> What the task requires
Please reproduce the lines from the one containing "list Указатели в" to the one containing "list Ввод и", substituting "glibc" for "libc" and leaving everything else unchanged.

(Spatial layout entries)
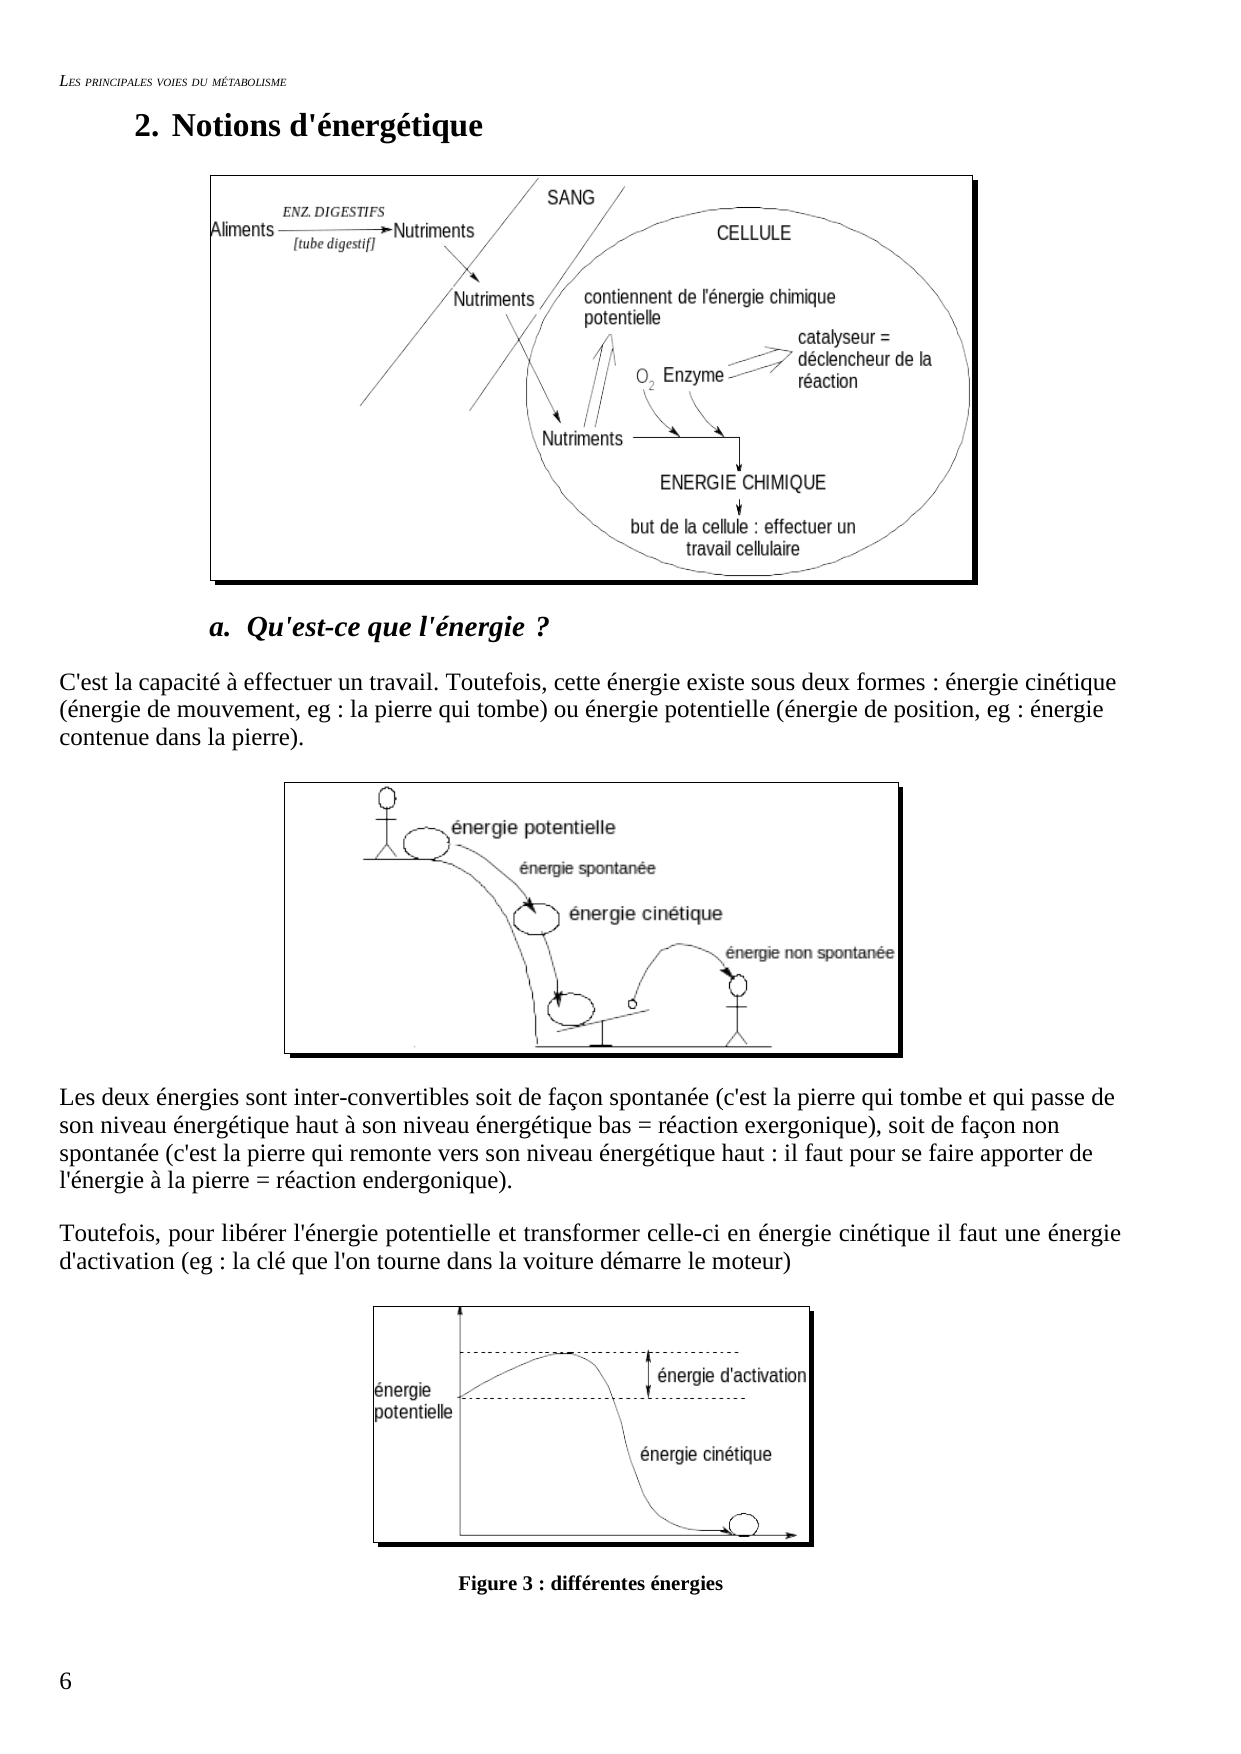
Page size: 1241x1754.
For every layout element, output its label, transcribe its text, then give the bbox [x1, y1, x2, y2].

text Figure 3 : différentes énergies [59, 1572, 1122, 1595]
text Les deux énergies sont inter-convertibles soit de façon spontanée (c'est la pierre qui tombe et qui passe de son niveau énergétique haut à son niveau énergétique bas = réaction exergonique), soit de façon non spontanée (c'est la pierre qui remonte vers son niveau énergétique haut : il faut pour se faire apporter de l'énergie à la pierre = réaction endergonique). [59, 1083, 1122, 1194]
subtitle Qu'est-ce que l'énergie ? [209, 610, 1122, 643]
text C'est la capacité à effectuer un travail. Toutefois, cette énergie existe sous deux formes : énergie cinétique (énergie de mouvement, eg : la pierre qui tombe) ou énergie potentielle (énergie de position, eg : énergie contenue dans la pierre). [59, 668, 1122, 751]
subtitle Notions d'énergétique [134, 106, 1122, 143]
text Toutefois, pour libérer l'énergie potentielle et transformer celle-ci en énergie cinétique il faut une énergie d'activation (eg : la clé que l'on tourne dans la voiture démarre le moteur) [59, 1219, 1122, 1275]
==
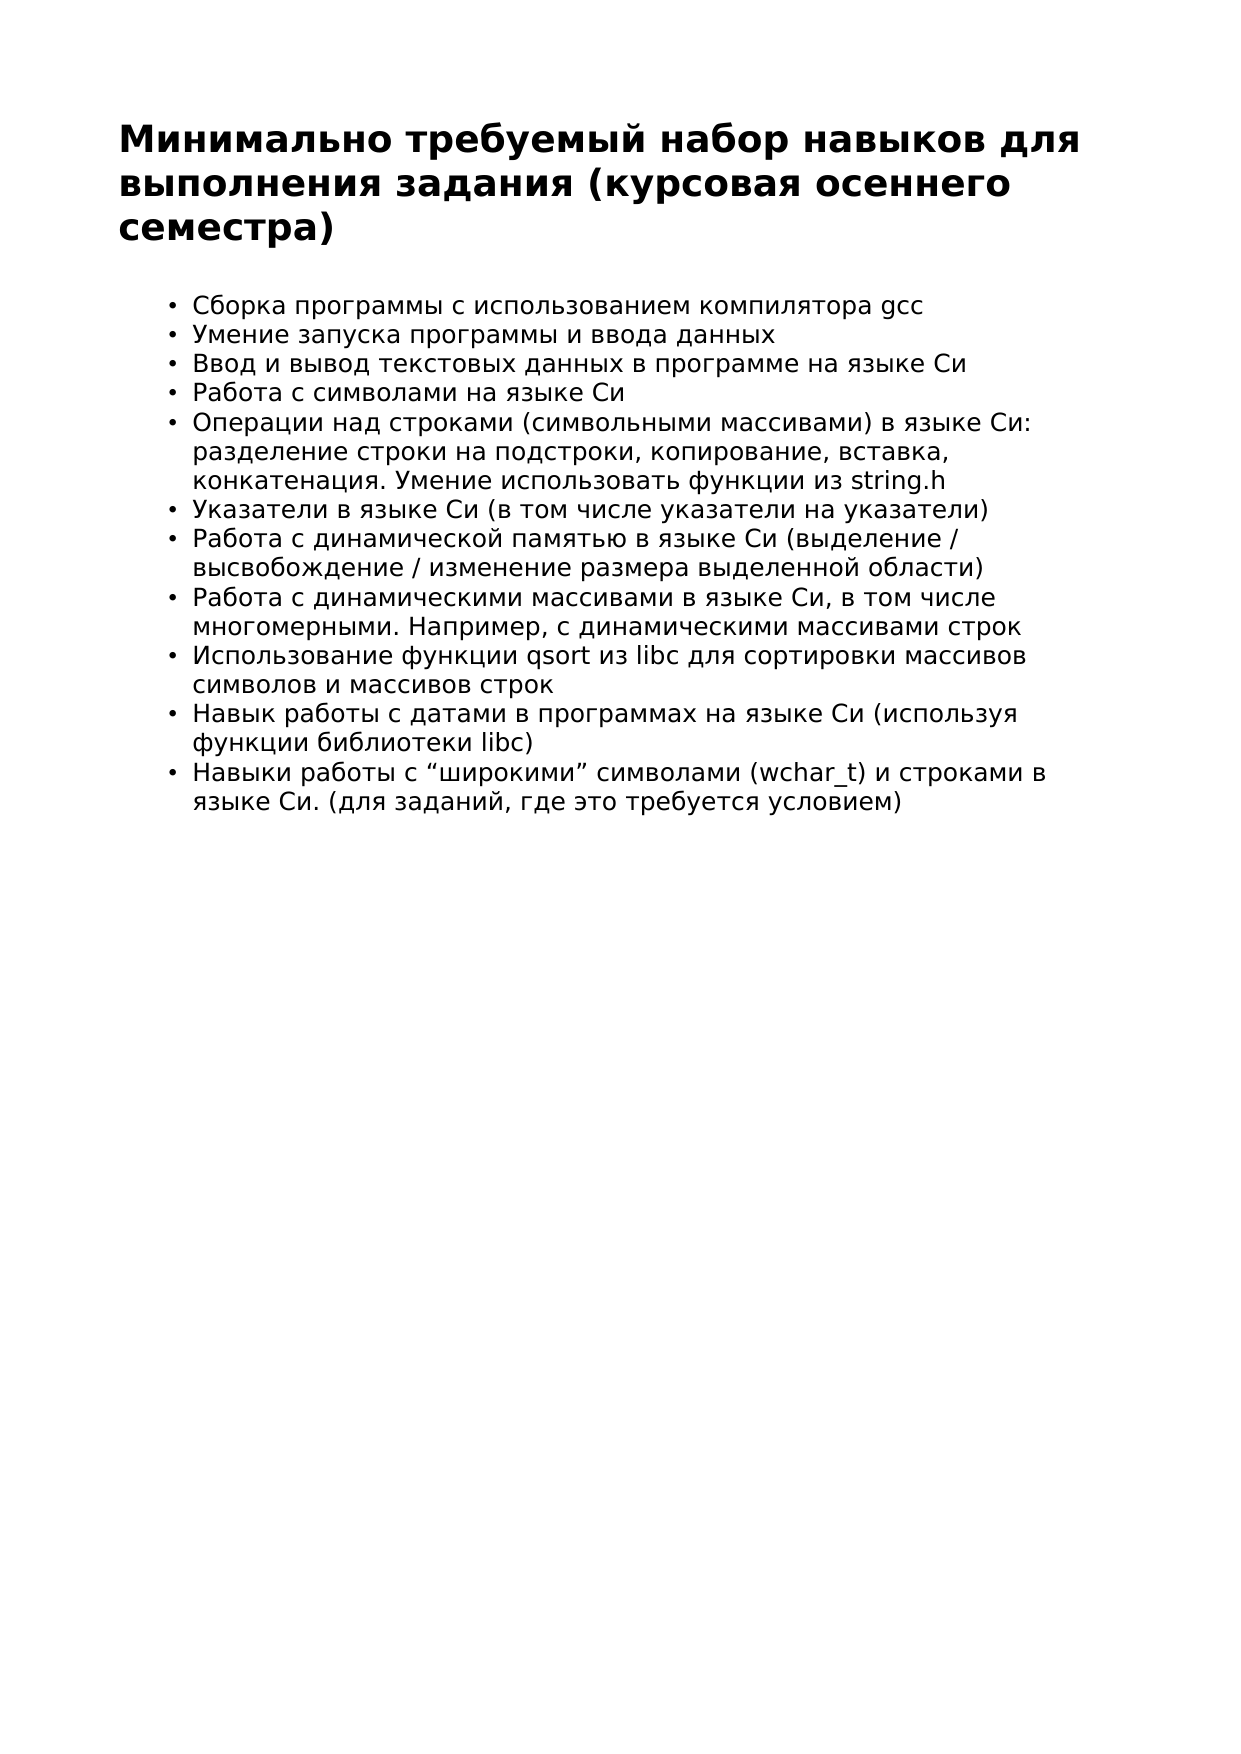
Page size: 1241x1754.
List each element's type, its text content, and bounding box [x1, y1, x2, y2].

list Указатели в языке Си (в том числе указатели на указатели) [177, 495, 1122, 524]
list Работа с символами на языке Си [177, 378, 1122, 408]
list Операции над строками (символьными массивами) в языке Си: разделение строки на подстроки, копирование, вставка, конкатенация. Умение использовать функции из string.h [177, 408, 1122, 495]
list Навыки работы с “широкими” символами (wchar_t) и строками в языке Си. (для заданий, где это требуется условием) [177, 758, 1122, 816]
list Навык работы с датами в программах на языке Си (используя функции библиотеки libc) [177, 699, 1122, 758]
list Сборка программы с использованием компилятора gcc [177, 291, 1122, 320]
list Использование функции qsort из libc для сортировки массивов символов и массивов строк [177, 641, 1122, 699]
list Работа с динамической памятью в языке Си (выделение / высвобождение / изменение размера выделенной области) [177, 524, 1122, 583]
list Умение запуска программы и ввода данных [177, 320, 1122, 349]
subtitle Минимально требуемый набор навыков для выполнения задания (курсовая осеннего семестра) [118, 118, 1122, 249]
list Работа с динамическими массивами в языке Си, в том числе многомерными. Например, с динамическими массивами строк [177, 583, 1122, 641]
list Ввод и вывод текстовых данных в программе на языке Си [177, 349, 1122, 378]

> Solved problem
list Указатели в языке Си (в том числе указатели на указатели) [177, 495, 1122, 524]
list Работа с символами на языке Си [177, 378, 1122, 408]
list Операции над строками (символьными массивами) в языке Си: разделение строки на подстроки, копирование, вставка, конкатенация. Умение использовать функции из string.h [177, 408, 1122, 495]
list Навыки работы с “широкими” символами (wchar_t) и строками в языке Си. (для заданий, где это требуется условием) [177, 758, 1122, 816]
list Навык работы с датами в программах на языке Си (используя функции библиотеки glibc) [177, 699, 1122, 758]
list Сборка программы с использованием компилятора gcc [177, 291, 1122, 320]
list Использование функции qsort из glibc для сортировки массивов символов и массивов строк [177, 641, 1122, 699]
list Работа с динамической памятью в языке Си (выделение / высвобождение / изменение размера выделенной области) [177, 524, 1122, 583]
list Умение запуска программы и ввода данных [177, 320, 1122, 349]
subtitle Минимально требуемый набор навыков для выполнения задания (курсовая осеннего семестра) [118, 118, 1122, 249]
list Работа с динамическими массивами в языке Си, в том числе многомерными. Например, с динамическими массивами строк [177, 583, 1122, 641]
list Ввод и вывод текстовых данных в программе на языке Си [177, 349, 1122, 378]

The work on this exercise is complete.